• _Entries shown_:
>>>
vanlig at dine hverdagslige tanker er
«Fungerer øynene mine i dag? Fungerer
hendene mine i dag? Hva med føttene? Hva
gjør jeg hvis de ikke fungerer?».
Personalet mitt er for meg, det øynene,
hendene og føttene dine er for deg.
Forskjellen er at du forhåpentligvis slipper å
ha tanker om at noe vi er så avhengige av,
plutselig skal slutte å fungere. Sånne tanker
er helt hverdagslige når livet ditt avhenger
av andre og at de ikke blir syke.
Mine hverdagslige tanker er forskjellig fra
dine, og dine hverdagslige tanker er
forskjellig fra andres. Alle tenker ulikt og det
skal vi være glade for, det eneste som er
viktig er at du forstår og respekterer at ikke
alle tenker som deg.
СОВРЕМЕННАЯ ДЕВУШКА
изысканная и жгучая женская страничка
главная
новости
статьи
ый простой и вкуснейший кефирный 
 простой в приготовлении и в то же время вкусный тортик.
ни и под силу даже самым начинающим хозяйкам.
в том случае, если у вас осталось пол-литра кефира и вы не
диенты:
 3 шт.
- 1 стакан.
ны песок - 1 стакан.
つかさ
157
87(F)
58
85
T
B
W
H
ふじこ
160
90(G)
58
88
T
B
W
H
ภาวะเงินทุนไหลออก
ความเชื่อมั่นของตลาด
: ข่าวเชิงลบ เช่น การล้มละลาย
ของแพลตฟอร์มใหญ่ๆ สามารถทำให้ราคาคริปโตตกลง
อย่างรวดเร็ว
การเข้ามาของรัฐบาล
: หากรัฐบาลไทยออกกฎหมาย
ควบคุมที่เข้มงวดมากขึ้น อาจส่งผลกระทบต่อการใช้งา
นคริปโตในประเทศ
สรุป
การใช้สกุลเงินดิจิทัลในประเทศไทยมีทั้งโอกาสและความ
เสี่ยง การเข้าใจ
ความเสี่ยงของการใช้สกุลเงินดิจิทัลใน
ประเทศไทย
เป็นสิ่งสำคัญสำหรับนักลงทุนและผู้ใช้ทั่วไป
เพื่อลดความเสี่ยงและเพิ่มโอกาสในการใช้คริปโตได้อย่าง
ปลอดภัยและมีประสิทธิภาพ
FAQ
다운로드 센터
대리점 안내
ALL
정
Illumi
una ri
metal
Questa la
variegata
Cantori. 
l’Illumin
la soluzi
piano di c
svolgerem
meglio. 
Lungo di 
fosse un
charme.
<<<
>>>
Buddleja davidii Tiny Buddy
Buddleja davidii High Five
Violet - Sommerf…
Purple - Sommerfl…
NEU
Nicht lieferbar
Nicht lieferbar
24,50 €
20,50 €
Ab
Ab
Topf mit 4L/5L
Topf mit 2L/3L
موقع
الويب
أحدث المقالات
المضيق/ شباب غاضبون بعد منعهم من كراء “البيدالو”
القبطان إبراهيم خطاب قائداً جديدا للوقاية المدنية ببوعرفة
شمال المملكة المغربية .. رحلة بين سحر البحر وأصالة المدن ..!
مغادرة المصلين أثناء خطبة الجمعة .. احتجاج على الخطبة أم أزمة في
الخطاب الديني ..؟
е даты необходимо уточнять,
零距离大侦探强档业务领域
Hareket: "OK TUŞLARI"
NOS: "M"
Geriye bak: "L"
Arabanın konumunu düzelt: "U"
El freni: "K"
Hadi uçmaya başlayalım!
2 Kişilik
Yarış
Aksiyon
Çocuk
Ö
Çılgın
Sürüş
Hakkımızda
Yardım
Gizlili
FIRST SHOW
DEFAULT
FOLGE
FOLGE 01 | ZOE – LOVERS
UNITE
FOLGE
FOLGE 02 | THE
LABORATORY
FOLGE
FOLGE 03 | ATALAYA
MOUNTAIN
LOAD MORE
<<<
>>>
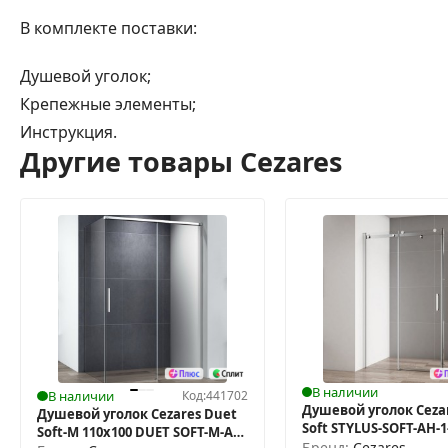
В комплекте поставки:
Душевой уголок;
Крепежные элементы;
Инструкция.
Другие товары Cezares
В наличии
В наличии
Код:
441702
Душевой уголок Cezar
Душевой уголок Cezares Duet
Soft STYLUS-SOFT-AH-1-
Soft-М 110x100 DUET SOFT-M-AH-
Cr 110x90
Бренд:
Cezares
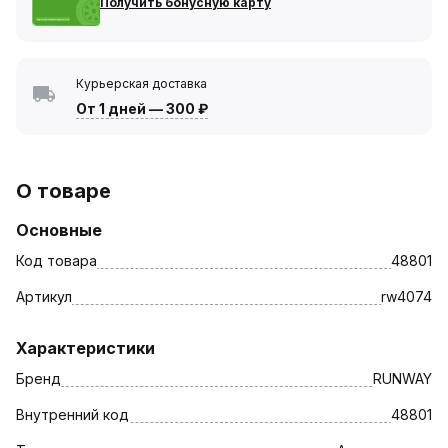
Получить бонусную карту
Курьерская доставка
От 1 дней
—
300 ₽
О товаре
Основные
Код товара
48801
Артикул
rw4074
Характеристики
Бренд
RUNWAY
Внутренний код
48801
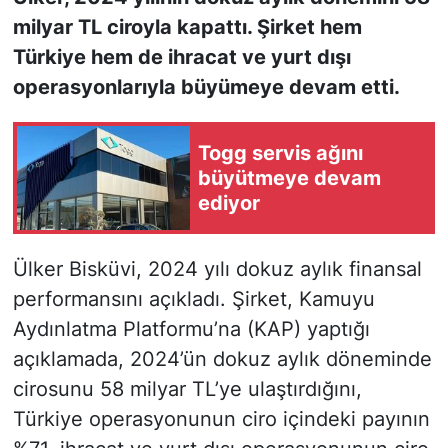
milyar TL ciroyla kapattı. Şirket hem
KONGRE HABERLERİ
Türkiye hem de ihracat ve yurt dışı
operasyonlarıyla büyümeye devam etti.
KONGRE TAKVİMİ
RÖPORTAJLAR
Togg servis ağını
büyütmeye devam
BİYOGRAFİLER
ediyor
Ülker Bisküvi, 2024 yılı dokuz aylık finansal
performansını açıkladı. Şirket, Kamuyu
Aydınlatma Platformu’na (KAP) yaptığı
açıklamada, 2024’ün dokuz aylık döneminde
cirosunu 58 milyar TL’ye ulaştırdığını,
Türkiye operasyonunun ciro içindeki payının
<<<
• _What the task asks_:
Would you retype the lines above from the one with "vanlig at dine hverdagslige tanker er" down to the one with "forskjellig fra andres.", word for word, both ends included and no other lines?

• _Solution to this problem_:
vanlig at dine hverdagslige tanker er
«Fungerer øynene mine i dag? Fungerer
hendene mine i dag? Hva med føttene? Hva
gjør jeg hvis de ikke fungerer?».
Personalet mitt er for meg, det øynene,
hendene og føttene dine er for deg.
Forskjellen er at du forhåpentligvis slipper å
ha tanker om at noe vi er så avhengige av,
plutselig skal slutte å fungere. Sånne tanker
er helt hverdagslige når livet ditt avhenger
av andre og at de ikke blir syke.
Mine hverdagslige tanker er forskjellig fra
dine, og dine hverdagslige tanker er
forskjellig fra andres. Alle tenker ulikt og det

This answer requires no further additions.